Feral?

Feral?

I’m calling this project GO! because, if there is one thing I can say in my favor, it’s that I do not stay where I am put.

I was originally going to call it Feral, because one of my go to jokes for explaining myself to the people I meet is that I left my Missouri home with essentially zero life skills. That I was, in effect, feral. And I am sure that over the course of this thing, the fact that I was in no way prepared for anything when I wandered out into the world, that I was essentially relying on brute survival instinct and the kindness of girlfriends, all that will become self evident in the stories that get told. But my wife was quick to point out that calling it Feral was kind of leaning into the negative. For as much as I enjoy the joke and the simplicity of painting myself as a kind of Tarzan with an Aries K, fleeing the Ozark jungle of my birth, for the dizzying heights of civilization where one learns to take pleasure in things like public transportation, the many disappointments of voting for the Democratic Party, and cancelling plans at the last minute - for as much as I enjoy that self-caricature it is not the whole story. And, as Cyndi went on to say, that small part of the larger truth is a very limiting corner to paint myself into. 

So, I decided to reframe the thing a little bit. Yes, I had never balanced a checkbook, I didn’t know how credit worked, I had never signed a lease or mastered many basic math skills. That is true. I also couldn’t cook, clean, or process negative emotions.  I could do some basic car repair. Then I moved to a place where having a car was totally impractical, thus rendering my one life skill moot. All of this is true. But what’s also true is that I didn’t stay where I was put.

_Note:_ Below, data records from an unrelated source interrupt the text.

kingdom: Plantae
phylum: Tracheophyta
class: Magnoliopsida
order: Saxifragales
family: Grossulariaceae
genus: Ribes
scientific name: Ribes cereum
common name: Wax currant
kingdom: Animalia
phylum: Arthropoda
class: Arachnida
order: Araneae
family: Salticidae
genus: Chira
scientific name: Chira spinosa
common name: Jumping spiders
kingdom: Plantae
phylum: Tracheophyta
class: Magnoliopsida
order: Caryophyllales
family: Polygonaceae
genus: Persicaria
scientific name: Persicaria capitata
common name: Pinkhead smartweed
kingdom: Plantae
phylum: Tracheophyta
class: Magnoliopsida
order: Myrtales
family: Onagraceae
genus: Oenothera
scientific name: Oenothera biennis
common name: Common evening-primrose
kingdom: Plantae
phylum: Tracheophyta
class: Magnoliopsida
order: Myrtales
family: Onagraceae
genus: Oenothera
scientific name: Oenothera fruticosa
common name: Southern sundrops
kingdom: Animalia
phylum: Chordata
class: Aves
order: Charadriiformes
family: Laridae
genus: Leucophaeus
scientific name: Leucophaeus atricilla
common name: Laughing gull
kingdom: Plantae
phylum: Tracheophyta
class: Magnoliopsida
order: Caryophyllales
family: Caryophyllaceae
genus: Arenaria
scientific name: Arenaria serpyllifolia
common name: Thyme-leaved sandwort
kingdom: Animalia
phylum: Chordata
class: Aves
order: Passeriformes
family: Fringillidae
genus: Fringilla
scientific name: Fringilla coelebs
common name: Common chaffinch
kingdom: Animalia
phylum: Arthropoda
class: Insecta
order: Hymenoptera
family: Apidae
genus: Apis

When I was a young man, one who had come within a hair’s breadth of failing out of high school and even closer to burning it down - accidentally? Kind of accidentally? - this need to go far and fast, away from where I’d started, manifested itself as poorly thought out driving spurts down major interstates in a semi hysterical rush to be anywhere but Missouri. The problem was that I knew no one anywhere else in the world and Missouri is one of the cheapest places to live in America. So, with no one to warn me about the abrupt rise in expense, I would suddenly show up in places like North Carolina or Northern California with no money, no marketable skills, and negative emotional stability. Then I would drive home. This cycle continued until a girlfriend called me to come live with her in Washington DC. 

Girlfriends will come up a lot in the course of this project. It takes a village to raise a child and it took a village worth of girlfriends to raise a me.

All of these things - lack of life skills, antipathy to higher education, blind panic - will be repeated themes, I am sure. But, as per my wife’s suggestion, I want to kick this off by giving myself a little credit. I refused to take what was on offer in the place and context I was born into. Whether or not that place had prepared me to access anything else, whether or not I was mentally or emotionally ready to be anywhere else, I did not just stay put. I went. I did not have any idea how to be out in the world, but I would not be kept from it. And, as someone who now spends a fair number of days each month in airports, I still, whenever I can and whether it’s a good idea or not, I still go.